Bills currently before the House and Senate would give support to the development of a National 
Information Infrastructure, in which digital libraries and storage systems would be an important 
part. A simple model is offered to show the relationship of storage systems, software, and standards 
to the overall information infrastructure. Some elements of a national strategy for digital libraries 
are proposed, based on the mission of the nonprofit National Storage System Foundation. 

1. National Information Infrastructure Background 

Two bills before the current session of Congress call for the creation of a National Information 
Infrastructure.

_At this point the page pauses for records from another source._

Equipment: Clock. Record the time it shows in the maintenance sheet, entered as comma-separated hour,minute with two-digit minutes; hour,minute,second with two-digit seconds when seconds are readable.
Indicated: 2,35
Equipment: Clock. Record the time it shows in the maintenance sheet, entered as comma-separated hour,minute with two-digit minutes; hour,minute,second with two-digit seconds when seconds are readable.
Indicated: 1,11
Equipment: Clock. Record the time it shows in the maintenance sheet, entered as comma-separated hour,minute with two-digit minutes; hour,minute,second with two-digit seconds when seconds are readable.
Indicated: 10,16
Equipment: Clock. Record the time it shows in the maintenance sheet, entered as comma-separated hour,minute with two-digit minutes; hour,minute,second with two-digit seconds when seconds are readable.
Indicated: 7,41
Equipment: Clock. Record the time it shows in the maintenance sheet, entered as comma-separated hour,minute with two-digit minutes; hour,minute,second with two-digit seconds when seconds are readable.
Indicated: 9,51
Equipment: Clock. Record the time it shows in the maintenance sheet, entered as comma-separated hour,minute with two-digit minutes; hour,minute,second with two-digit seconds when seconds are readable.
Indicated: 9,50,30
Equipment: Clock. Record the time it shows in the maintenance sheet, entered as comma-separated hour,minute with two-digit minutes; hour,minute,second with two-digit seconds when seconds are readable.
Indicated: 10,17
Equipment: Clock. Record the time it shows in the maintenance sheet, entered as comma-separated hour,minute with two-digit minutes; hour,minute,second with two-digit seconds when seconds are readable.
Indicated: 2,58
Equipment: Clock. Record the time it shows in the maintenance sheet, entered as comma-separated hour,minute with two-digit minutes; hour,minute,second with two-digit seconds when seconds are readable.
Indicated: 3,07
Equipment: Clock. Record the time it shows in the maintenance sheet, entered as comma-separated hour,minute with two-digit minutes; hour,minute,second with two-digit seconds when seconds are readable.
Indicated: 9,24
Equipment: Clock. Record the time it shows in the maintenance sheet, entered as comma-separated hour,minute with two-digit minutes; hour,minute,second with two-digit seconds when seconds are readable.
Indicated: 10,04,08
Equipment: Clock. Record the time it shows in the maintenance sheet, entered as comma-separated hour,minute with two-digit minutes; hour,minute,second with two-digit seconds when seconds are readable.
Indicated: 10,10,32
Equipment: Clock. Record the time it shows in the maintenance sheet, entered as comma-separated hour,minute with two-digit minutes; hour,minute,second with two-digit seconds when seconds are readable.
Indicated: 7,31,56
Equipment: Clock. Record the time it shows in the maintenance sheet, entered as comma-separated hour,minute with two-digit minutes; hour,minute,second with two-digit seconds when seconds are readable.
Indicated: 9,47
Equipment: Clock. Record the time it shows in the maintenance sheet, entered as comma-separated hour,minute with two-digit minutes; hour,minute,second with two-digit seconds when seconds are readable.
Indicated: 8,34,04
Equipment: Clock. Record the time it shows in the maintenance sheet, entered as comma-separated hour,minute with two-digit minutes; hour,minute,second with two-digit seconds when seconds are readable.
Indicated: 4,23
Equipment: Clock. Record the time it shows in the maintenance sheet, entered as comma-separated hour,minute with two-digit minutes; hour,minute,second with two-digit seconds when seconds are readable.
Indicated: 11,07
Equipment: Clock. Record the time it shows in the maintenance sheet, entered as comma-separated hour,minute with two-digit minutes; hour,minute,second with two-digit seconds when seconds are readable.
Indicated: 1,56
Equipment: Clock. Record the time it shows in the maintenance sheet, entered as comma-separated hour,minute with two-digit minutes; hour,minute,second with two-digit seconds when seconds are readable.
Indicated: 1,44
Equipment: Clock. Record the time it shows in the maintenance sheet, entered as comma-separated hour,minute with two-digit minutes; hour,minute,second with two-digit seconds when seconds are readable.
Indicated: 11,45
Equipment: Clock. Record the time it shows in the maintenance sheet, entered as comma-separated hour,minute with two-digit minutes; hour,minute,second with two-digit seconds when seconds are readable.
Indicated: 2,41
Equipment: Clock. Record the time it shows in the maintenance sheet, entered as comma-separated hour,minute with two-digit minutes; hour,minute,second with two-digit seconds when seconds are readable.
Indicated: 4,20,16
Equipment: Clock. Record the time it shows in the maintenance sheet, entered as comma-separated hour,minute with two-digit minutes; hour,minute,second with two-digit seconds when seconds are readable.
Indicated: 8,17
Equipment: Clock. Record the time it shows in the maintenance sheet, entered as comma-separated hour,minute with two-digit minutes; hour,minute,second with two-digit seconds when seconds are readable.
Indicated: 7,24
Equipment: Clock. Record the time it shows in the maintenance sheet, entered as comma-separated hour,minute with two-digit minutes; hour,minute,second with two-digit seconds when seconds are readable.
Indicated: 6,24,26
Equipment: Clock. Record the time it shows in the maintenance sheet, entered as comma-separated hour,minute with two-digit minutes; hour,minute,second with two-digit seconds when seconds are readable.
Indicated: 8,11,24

The bill before the House of Representatives is called the "National Information 
Infrastructure Act of 1993" [1], and a somewhat similar bill before the Senate is called the 
"National Competitiveness Act of 1993" [2], Whether or not either of these bills are passed, the fact 
that these bills have reached the level of serious committee discussion has a far reaching impact on 
the storage industry. The Senate bill states that "While the private sector must take the lead in the 
development, application, and manufacture of new technologies, the Federal Government should 
assist industry in the development of high-risk, long-term precommercial technologies which 
promise large economic benefits for the nation, ... and cooperate with industry and academia to help 
create an advanced information infrastructure for the United States. The term "information 
infrastructure" is defined in the Senate bill as "a network of communications systems and computer 
systems designed to exchange information among all citizens and residents of the United States." 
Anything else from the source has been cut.